I think the statutory range for willful infringement is $750-$75,000 per work (in some cases of willful infringement it may go higher). The jury could have imposed a fine of ~$22,000, based on T's infringment of 30 songs. Of course they didn't; they imposed a fine of $675,000, reduced by the court to $67,500. While there is obviously some room for disagreement as to whether $750 per song (for willful infringement) is too high, this is not a case where the jury imposed the minimum fines. They could have, of course, but decided that T. deserved to be fined much more.

The real issue is that normal people - people who have never heard of Cory Doctorow or the EFF - are really not very sympathetic to file sharing. That's the real reason you keep getting such large damages in file sharing cases. Again, the idea that someone makes unlawful copies of songs and distributes it on the internet where it is downloaded by thousands or millions of other people, none of whom have paid for anything, is not an idea that has much resonance in the population at large. Most people think that this is wrong, and are not averse to punishing people who share files.

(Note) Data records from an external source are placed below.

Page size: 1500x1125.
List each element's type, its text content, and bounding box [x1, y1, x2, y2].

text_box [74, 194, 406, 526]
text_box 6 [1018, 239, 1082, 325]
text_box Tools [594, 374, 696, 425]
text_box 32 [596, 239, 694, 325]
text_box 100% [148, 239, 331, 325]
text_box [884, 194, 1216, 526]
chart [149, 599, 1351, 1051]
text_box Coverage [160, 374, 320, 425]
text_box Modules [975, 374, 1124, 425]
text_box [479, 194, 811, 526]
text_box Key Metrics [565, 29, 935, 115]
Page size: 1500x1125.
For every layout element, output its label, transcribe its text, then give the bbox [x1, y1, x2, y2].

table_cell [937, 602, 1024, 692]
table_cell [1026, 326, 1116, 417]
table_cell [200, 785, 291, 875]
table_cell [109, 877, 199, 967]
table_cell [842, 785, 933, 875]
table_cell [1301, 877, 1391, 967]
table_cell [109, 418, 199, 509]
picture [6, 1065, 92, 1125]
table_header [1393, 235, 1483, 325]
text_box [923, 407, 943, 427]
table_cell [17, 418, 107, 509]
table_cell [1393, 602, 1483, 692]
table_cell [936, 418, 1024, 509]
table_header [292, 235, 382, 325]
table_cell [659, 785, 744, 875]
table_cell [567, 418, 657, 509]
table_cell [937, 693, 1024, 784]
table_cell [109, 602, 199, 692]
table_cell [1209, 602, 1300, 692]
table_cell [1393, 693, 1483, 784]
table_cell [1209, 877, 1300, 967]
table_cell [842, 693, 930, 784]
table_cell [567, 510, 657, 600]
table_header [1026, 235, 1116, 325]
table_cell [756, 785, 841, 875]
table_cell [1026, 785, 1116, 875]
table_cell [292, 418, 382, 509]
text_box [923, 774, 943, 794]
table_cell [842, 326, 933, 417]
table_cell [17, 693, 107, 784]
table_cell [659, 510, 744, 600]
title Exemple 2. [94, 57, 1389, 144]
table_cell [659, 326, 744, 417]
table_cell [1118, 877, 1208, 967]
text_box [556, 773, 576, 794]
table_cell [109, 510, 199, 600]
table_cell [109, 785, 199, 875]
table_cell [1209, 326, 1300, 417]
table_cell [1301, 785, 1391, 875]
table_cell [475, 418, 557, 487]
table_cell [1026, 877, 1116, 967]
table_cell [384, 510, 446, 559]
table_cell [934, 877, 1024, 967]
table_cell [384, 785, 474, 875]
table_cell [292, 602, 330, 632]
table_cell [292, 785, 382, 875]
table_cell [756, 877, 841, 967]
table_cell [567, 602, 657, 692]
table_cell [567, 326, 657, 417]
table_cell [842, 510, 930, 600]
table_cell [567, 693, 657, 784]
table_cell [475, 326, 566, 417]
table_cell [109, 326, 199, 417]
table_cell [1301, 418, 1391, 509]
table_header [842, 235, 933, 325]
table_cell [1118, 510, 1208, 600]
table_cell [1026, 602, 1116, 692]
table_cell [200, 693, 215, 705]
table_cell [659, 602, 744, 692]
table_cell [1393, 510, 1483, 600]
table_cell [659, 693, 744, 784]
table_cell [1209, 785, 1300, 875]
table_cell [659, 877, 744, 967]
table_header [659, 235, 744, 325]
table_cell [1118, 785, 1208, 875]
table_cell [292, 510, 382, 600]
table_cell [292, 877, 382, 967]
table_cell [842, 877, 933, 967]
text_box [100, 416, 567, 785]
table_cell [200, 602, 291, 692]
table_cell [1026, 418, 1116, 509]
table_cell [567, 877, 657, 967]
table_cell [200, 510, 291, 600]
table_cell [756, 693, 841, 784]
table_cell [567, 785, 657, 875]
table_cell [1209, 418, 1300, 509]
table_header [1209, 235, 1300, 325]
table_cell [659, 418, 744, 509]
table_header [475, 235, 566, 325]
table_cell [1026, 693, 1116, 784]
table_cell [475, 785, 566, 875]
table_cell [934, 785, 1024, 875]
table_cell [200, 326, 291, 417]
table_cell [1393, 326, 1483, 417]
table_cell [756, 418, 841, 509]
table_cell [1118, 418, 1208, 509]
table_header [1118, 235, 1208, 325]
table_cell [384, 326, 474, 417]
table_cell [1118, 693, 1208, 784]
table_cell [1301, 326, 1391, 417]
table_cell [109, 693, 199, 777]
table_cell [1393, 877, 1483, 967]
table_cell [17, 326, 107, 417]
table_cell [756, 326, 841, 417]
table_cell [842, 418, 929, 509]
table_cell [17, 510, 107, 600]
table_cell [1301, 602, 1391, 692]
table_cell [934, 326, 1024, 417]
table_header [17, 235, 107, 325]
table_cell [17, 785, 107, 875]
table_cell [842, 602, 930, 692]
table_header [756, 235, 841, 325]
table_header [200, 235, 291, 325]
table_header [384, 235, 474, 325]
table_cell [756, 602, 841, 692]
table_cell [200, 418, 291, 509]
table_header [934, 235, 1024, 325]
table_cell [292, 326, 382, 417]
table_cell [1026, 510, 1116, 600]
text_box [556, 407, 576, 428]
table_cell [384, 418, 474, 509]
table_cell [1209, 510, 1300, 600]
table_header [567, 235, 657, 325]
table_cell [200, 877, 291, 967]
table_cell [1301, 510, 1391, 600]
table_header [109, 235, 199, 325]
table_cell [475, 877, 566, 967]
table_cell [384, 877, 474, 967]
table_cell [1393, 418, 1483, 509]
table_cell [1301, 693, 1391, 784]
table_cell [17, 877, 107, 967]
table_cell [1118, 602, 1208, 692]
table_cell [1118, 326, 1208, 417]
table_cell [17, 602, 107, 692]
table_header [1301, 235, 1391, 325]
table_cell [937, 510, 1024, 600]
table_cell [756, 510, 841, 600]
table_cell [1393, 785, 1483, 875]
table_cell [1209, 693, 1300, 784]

And, again, the case also has nothing to do with jury nullification - the jury didn't try to impose the minimum penalty instead of finding the defendant not liable because they believed that he had done something wrong and should have to pay for it.

Quote:
Originally Posted by mr ploppy View Post
Making it a criminal case will fix that. Can you imagine the outcry the first time someone gets a bigger fine for downloading an mp3 than someone gets for mugging an old lady or something else that people actually care about? At worst the downloader would get a small fine they could pay off monthly, and most likely just a warning for a first offence.

In the UK there has been a few attempts to prosecute people for this sort of thing, but they tried to call it "fraud" instead of copyright infringement and obviously they failed to get a conviction for that reason.
Again, as I wrote above, there's not really a lot of sympathy for willful infringement among the people who sit on juries, so I'm not sure that there would be much public outcry if a willful infringer were given a 1 year prison sentence and $100,000 fine.

And even if you don't serve much or any time, having a criminal record will be much worse for your future than having had a fine imposed on you in a civil case.

And of course T. could have settled for $3,500.